À l’approche de la présidentielle, le député et vice-président de l’Union des forces de changement (UFC), le parti de Gilchrist Olympio, explique pourquoi les deux principaux camps de l’opposition parlementaire ont décidé de faire front commun.
Jeune Afrique : L’opposition présentera-t-elle un candidat unique en 2010 ?
Patrick Boevi Lawson-Banku : Les tractations sont en cours avec d’autres formations, notamment avec le CAR, le Comité d’action pour le renouveau, pour effectivement dégager une candidature unique.
Votre candidat, Gilchrist Olympio, peut-il concourir normalement ?
Il réside au Togo. Le seul critère qui pose encore un problème est le quitus fiscal, qui ne figure pas dans la Constitution, mais dans le code électoral. Tous les juristes vous diront que cette mesure est anticonstitutionnelle, mais le pouvoir continue de chercher à censurer la candidature de certains à travers des lois taillées sur mesure.
N’est-il pas l’homme du passé ?
Il y a eu des débats au sein de l’UFC, et, au final, tout le monde s’est rassemblé sur son nom. Il est le visage historique de ce parti et représente des années de lutte, parfois violente. En quoi est-il l’homme du passé ? Ce n’est pas la jeunesse qui fait le combat. Le chef de l’État est jeune. A-t-il changé ce pays ?
Les autres partis de l’opposition sont-ils légitimes à vos yeux ?
Sont opposants ceux qui ne sont pas au gouvernement et qui œuvrent à l’alternance.
Que vous inspire la reprise de la coopération internationale avec le Togo ?
Elle justifie un bilan, mais c’est du pipeau. Compte tenu des conditions dans lesquelles Faure Gnassingbé est arrivé au pouvoir en 2005, on attendait bien mieux. Rien n’est perceptible sur le terrain. L’Assemblée nationale, qui n’a aucune orthodoxie financière, approuve des dépenses somptuaires. Le budget de l’État n’est pas contrôlé. La Cour des comptes, qui vient d’être nommée, est une coquille vide.

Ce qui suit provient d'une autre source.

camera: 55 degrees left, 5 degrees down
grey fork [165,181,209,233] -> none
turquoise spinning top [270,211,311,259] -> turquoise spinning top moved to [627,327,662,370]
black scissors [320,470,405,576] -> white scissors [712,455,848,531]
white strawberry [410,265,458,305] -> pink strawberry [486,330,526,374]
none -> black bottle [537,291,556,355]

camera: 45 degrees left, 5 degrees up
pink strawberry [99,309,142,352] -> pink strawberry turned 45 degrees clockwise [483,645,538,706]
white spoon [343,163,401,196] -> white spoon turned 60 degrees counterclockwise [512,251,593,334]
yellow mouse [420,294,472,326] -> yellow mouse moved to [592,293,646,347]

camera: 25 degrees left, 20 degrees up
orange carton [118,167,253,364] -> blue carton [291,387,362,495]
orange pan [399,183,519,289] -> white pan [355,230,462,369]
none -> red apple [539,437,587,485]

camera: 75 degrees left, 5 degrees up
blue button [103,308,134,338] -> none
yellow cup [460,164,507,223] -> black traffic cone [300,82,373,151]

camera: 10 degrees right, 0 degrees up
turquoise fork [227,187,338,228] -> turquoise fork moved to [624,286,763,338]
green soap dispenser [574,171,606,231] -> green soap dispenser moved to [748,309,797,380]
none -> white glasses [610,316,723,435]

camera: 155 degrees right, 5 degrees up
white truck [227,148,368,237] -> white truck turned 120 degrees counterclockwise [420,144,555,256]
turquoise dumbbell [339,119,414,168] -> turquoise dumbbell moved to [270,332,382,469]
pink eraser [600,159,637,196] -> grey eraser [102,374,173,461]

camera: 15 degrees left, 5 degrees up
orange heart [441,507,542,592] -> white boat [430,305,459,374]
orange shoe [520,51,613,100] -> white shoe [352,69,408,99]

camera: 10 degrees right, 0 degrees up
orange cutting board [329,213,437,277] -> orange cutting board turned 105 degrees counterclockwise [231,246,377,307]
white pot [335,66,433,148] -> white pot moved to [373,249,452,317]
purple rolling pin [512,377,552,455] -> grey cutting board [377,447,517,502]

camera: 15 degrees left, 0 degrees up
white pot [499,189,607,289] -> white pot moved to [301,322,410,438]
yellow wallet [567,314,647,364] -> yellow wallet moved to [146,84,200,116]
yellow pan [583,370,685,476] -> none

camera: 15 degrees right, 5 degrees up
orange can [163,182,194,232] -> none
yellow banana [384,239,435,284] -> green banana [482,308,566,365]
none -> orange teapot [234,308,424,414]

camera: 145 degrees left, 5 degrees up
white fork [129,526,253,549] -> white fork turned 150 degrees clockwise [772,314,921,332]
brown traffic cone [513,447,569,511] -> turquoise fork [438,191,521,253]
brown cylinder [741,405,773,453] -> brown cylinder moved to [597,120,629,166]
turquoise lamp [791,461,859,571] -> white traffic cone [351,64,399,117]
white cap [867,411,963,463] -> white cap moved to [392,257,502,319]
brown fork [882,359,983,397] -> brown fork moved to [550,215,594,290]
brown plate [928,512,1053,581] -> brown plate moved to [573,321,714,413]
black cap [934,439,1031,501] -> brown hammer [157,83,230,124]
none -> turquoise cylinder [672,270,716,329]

L’UFC passe pour le parti du refus permanent…
Nous ne sommes pas là pour aider un parti à mettre en place une stratégie visant à le maintenir au pouvoir indéfiniment et par tous les moyens. Ce régime est incapable de donner une lueur d’espoir aux Togolais. Ne comptez pas sur nous pour le cautionner.
Êtes-vous confiant pour le prochain scrutin ?
Un régime qui est au pouvoir depuis quarante ans ne le rendra pas sur un plateau. La transparence dépendra de sa volonté d’accélérer les réformes institutionnelles et constitutionnelles en cours, notamment le code électoral, les conditions d’éligibilité des membres, la Ceni et le rôle de la Haute Autorité de la communication dans la répartition du temps de parole des candidats.
Portez-vous l’installation de la Commission vérité, justice et réconciliation au crédit du gouvernement ?
Ce n’est pas parce que nous avons passé la Pentecôte qu’un esprit sain est tombé sur cette commission ! Elle est certes dirigée par un prélat. Mais ses membres sont, là aussi, contestables, notamment sa vice-présidente, qui n’est autre que l’ancienne présidente de la Commission électorale lors de la présidentielle de 2005. On ne peut être à la fois juge et partie.